Niniejszy tekst stanowi krótki przegląd najistotniejszych regulacji zawartych w GIA związanych z obszarem inwestycyjnym dotyczącym rozwoju sieci. A zatem, co jest zawarte w Gigabit Infrastructure Act? I czy środki te będą faktyczną rewolucją w budowie sieci telekomunikacyjnych w Polsce?

Główne cele i zakres rozporządzenia

Zgodnie z art. 1 ust. 1 GIA celem rozporządzenia jest ułatwianie i wspieranie rozwoju sieci o bardzo dużej przepustowości (sieci VHCN – Very High Capacity Network) przez promowanie współkorzystania z istniejącej infrastruktury technicznej i umożliwianie bardziej efektywnego wdrażania nowej infrastruktury tak, aby takie sieci mogły być budowane szybciej i po niższych kosztach. Zakres GIA odnosi się zatem do sieci VHCN, przez którą należy rozumieć – zgodnie z odesłaniem do definicji zawartej w dyrektywie ustanawiającej Europejski Kodeks Łączności Elektronicznej – albo:

  1. sieć łączności elektronicznej, która w całości składa się z elementów światłowodowych co najmniej na odcinku do punktu dystrybucji w miejscu świadczenia usługi,
  2. albo sieć łączności elektronicznej, która jest w stanie zapewnić w typowych warunkach panujących w czasie największego natężenia ruchu podobną wydajność sieci pod względem dostępnego pasma „w górę” i „w dół” łącza, odporności, parametrów związanych z błędami oraz opóźnienia i jego zmienności.

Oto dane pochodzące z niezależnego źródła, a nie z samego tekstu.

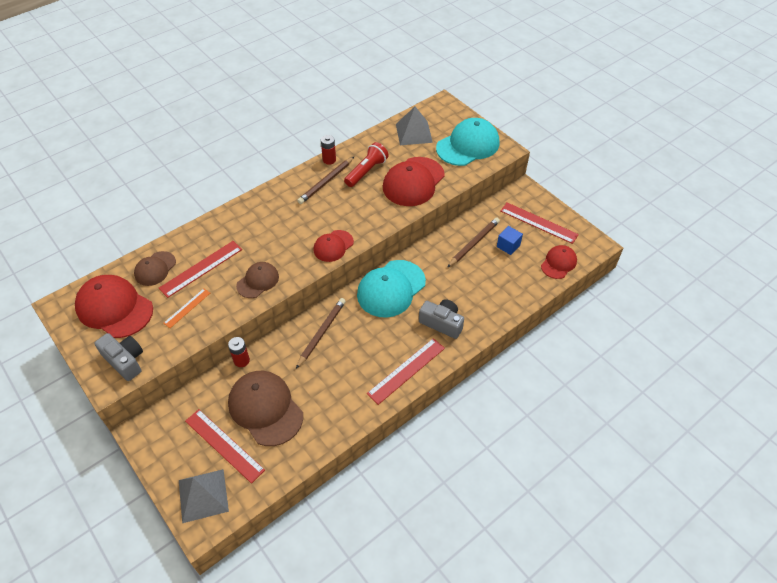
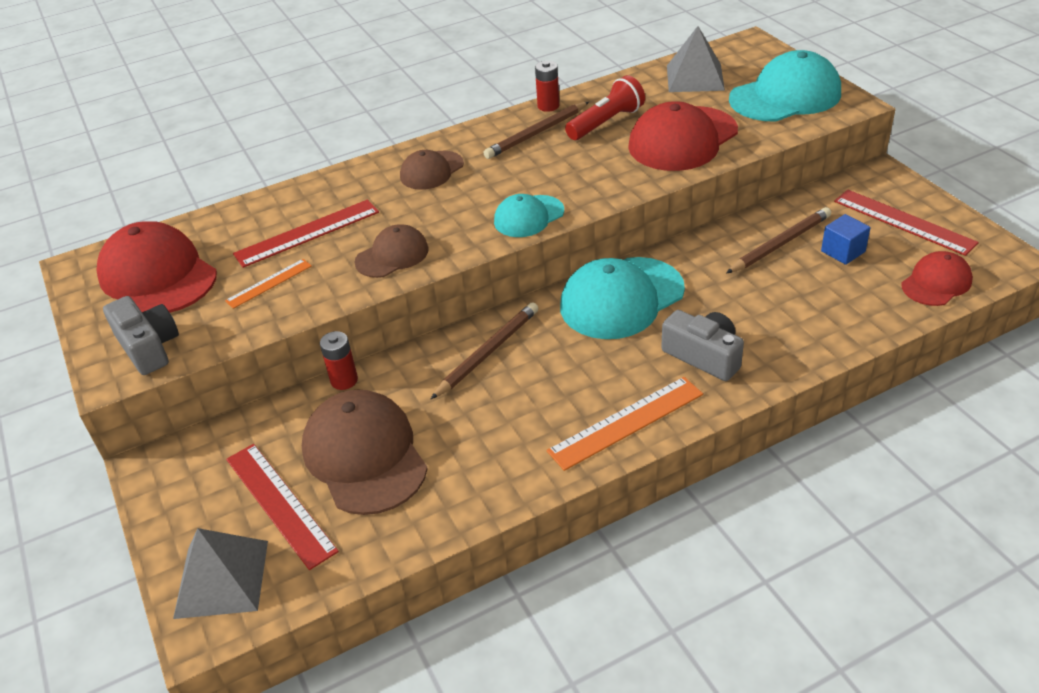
camera: 15 degrees right, 10 degrees down
(155, 269) = (236, 229): brown cap -> brown cap (431, 171)
(333, 246) = (528, 216): red cap -> turquoise cap
(406, 370) = (626, 422): red ruler -> orange ruler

Z istotnych kwestii warto również zauważyć, że choć dla GIA wybrano formę rozporządzenia a nie dyrektywy (jak przy poprzedniczce), a zatem akt ten ma bezpośrednie zastosowanie, to zgodnie z art. 1 ust. 3 GIA ustala ono minimalne wymogi służące osiągnięciu zakładanych przez GIA celów. Nie stoi to na przeszkodzie, aby państwa członkowskie wprowadziły środki bardziej rygorystyczne lub bardziej szczegółowe, o ile będą one służyć nadrzędnemu celowi.